Galva never forgot that ride and the other rides that followed hard upon it. During her stay in England she had hardly seen a car—the roads round Tremoor were not ideal for the sport, and the novelty of it all was, to her, wonderful. The long, straight, white roads fringed with tall poplars, and the absence of speed-limit, showed her motoring at its best, and she would return to the hotel with cheeks aglow and with fascinating tendrils of hair escaping from the dainty motor-bonnet she had bought in the Magasin du Louvre.
It seemed nearly every day that the great white car sped away from the hotel with the duke at the wheel and the little fur-clad figure of Miss Baxendale tucked up cosily by his side. Edward, who invariably sat with the chauffeur in the tonneau, enjoyed these exhilarating spins as much as any one, but he began to wonder where it would all end, and to ask himself whether he was doing his duty in the sphere to which he had called himself.

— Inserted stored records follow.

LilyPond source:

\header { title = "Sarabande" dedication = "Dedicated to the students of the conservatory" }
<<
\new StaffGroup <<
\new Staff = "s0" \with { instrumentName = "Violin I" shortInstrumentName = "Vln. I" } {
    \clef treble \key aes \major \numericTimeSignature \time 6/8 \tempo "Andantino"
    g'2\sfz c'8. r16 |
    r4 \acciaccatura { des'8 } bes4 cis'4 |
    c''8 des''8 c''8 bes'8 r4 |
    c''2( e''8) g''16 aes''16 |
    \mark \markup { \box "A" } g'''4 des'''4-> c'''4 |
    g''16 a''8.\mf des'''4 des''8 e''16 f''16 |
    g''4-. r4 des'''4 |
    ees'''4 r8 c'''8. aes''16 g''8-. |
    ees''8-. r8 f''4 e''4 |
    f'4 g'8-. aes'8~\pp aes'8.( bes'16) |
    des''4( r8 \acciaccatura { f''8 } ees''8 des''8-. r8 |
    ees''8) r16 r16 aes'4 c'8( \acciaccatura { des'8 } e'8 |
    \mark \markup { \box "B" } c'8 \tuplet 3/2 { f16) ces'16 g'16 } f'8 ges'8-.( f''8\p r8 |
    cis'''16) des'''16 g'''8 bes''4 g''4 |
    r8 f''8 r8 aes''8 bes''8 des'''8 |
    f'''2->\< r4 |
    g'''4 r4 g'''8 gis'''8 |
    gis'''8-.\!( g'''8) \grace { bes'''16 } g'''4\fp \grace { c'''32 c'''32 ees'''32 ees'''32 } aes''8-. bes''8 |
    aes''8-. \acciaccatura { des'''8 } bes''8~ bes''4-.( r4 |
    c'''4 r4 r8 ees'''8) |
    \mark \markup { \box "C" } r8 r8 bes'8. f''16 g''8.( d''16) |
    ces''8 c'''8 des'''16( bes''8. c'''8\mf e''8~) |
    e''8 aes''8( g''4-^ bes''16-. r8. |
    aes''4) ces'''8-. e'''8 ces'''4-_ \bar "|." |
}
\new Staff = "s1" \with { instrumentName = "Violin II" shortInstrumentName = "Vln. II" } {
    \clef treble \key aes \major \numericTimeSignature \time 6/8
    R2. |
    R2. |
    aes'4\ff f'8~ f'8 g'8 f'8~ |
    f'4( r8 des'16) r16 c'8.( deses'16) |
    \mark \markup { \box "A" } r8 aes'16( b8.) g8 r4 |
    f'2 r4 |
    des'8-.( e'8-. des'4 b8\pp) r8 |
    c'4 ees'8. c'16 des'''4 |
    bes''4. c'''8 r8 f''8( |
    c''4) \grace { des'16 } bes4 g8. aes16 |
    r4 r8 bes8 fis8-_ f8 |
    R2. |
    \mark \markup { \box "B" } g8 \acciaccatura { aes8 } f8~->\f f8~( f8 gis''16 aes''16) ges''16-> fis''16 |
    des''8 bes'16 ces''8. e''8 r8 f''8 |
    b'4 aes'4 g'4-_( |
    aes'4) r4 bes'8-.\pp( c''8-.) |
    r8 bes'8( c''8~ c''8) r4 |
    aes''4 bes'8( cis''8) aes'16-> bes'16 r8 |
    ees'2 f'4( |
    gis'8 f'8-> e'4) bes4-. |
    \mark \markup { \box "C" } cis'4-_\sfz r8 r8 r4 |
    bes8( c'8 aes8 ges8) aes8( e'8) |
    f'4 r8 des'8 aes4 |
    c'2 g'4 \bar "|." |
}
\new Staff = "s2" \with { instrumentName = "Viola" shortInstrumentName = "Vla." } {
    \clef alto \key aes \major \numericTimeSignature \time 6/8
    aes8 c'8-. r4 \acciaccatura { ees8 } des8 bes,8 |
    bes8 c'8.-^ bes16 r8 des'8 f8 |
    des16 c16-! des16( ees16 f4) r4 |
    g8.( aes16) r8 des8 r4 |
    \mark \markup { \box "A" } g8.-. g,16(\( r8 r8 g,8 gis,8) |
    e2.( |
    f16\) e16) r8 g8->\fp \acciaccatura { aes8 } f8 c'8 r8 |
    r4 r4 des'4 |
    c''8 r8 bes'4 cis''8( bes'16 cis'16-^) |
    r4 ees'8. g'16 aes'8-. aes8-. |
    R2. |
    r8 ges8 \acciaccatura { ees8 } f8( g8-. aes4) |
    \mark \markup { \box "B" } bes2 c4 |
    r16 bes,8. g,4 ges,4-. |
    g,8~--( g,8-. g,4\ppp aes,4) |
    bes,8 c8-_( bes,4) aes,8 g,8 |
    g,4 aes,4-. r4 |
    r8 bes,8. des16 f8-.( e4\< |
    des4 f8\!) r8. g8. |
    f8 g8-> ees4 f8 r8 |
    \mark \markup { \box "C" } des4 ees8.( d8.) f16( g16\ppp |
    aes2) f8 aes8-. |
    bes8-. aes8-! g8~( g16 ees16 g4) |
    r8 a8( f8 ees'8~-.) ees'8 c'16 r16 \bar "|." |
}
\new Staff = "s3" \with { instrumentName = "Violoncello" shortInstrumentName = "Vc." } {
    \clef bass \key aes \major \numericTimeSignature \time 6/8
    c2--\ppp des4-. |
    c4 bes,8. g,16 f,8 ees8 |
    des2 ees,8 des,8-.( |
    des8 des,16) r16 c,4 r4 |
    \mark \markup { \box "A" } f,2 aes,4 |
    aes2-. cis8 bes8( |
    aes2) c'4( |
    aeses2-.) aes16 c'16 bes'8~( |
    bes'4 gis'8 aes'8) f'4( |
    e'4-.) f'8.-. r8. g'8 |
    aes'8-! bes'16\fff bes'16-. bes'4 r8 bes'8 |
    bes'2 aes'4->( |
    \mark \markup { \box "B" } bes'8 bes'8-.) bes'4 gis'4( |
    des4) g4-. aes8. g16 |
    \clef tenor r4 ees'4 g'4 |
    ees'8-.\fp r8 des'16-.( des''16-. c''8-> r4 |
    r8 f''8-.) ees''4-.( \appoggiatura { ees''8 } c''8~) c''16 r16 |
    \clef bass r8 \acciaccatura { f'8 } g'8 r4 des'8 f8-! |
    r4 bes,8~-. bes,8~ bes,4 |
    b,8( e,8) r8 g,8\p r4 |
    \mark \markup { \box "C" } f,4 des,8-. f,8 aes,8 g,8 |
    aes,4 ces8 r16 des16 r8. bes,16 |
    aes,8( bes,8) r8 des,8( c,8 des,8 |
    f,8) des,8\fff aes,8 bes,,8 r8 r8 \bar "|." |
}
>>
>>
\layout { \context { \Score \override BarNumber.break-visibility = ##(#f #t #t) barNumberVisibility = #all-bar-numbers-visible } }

He indirectly tackled the girl on the subject one day as they sat after tea in their private drawing-room. Anna was writing in her own room, and the opportunity was too good to be missed. Edward cleared his throat, and started the subject by saying—
"I have been looking out the trains, Galva. We will go through to Madrid, I think. It is a little out of our way, but it will be interesting."
"Why, guardy, you don't want to leave Paris, surely. It's grand here, and old Spain can wait. When I get to San Pietro there'll be a lot of horrid things to think about and to worry us. I love Paris."
"Is it only Paris you are so loath to leave, Galva?"
The princess blushed a delicious pink that did not pass unnoticed by her self-appointed guardian. He rose and straightened himself importantly, pulling down his waistcoat with a tug.